Environmentalists as Battered Spouses: Greens keep returning to their abuser after another promise to do good, but nothing in President Obama’s oil spill speech should offer them any hope that the administration is really going to change. (Steven F. Hayward, June 17, 2010, American)

Word around town before the oil spill was that environmentalists were ready to swallow additional offshore drilling and new nuclear power subsidies to gain Republican votes for the Kerry-Lieberman climate bill. They had been told by White House Chief of Staff Rahm Emanuel to shut up and fall in line, you green mother-earth frog-lovers—or something close to that. There’s no way environmentalists would have accepted this deal had Bush been president or a Republican Congress proposed the compromise package. In fact, during the Bush years environmentalists said they would oppose any cap-and-trade scheme that allocated the emission permits for free, demanding instead (and quite soundly I might add) that most or all be auctioned instead. But when the Waxman-Markey cap-and-trade bill gave away 90 percent of the initial emissions allowances for free, the environmental establishment (with a few notable exceptions such as Greenpeace) said. . . nothing.

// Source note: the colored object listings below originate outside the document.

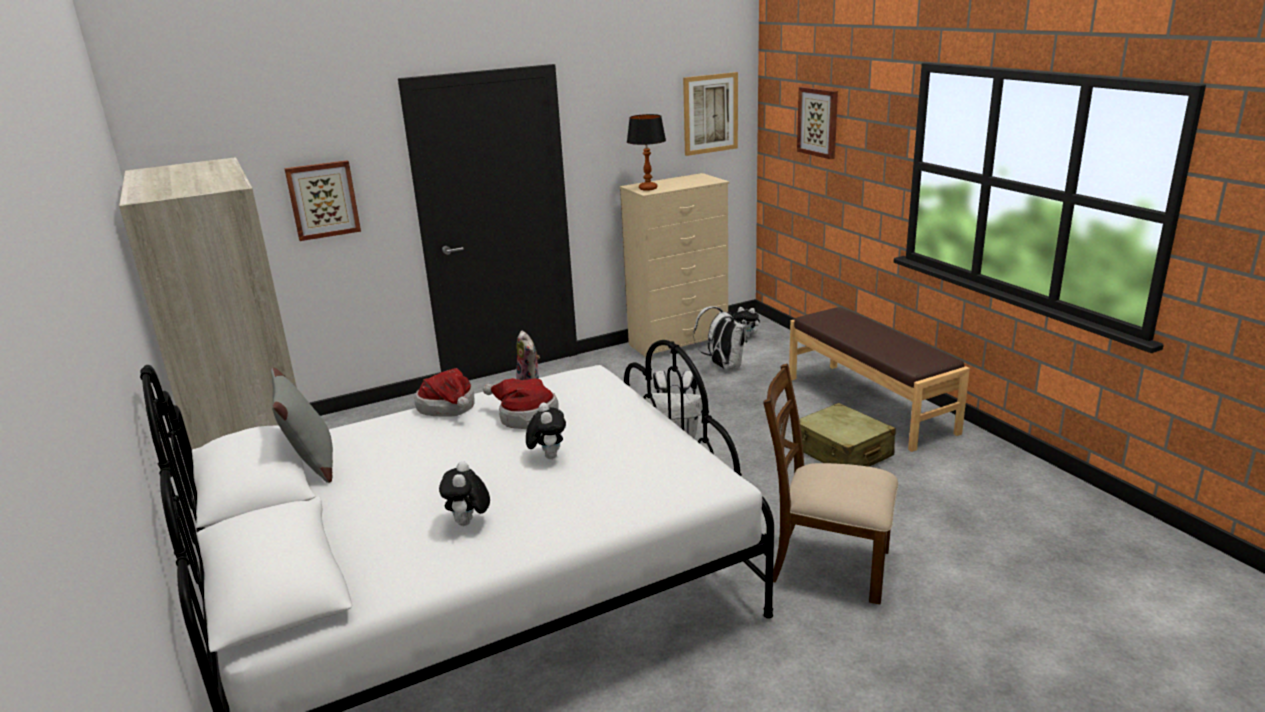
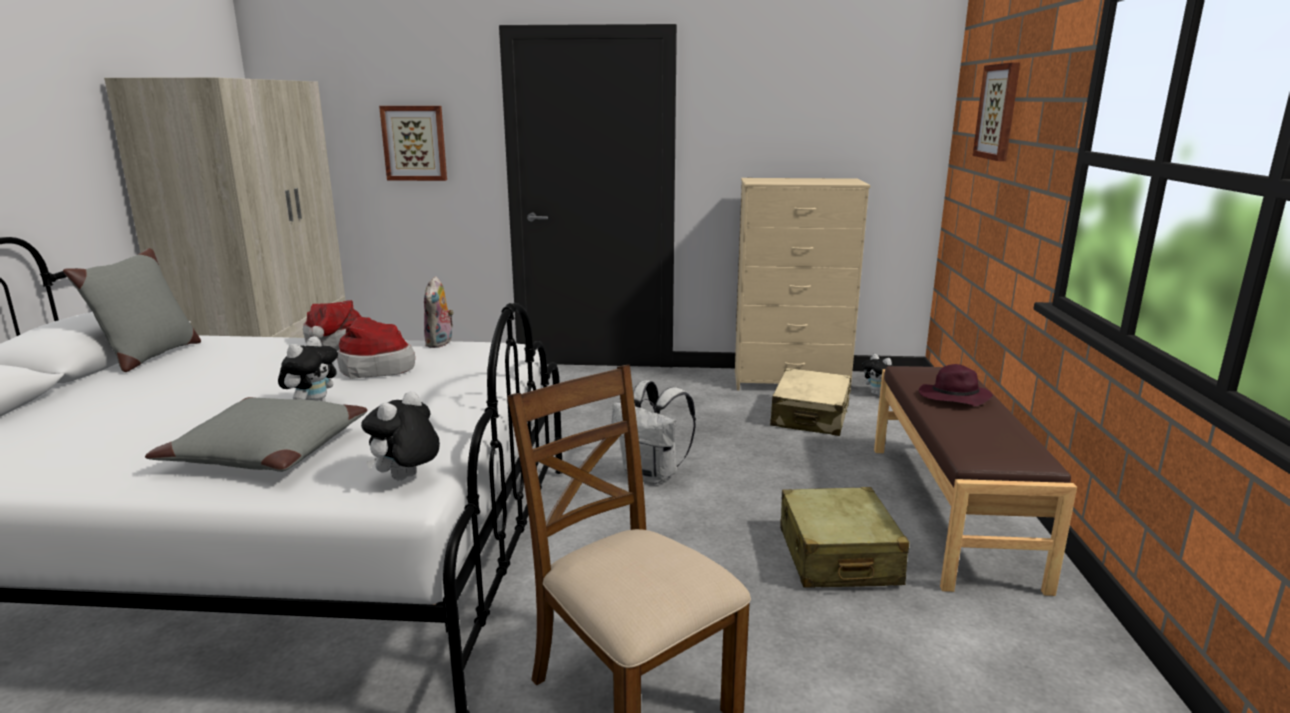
camera: 30 degrees right, 5 degrees down
plush toy [439,461,490,526] -> plush toy moved to [361,391,440,480]
table lamp [627,114,666,191] -> none
picture [683,72,738,156] -> none
white backpack [693,306,747,370] -> beige suitcase [770,368,851,436]
none -> grey pillow [145,397,368,472]
none -> purple hat [919,364,993,406]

Eric Pooley’s new book, The Climate War (currently excerpted on Slate.com) offers even more evidence that environmentalists can be pushed around by Democrats with virtual impunity. As Pooley reports, from the earliest days of the Obama presidency, White House support for a cap on carbon emissions “has been all talk—and even the talk tends to get watered down.” Pooley quotes an unnamed White House insider: “You had this incredible green Cabinet of really committed people, but the only thing that really matters is what the president says—so everyone was trying to get words into his mouth. And Rahm was trying to keep the words out of his mouth. It was just a chronic pattern of infighting.”

The greenies in the White House (and Al Gore on the outside) pressed hard for Obama to make a more serious effort. “But then there were the Washington operatives on the political and economic teams who did not want to waste a bunch of bullets on some weirdo green crusade when the polling numbers weren’t there, and it would be a bloody battle to take that hill. They said, ‘Let’s go take some other hill.’”

Pooley adds this additional detail:

When corporate and environmental leaders from the U.S. Climate Action Partnership went to the Roosevelt Room in the West Wing for a late spring 2009 meeting with Emanuel, they could see that he didn’t much care about climate change. What he cared about was winning—acquiring and maintaining presidential power over an eight-year arc. Climate and energy were agenda items to him, pieces on a legislative chessboard; he was willing to play them only in ways that enhanced Obama’s larger objectives. He saw no point in squandering capital on a lost cause. (Emphasis added.)

Pooley’s bottom line: “The chief of staff was an obstacle to climate action.”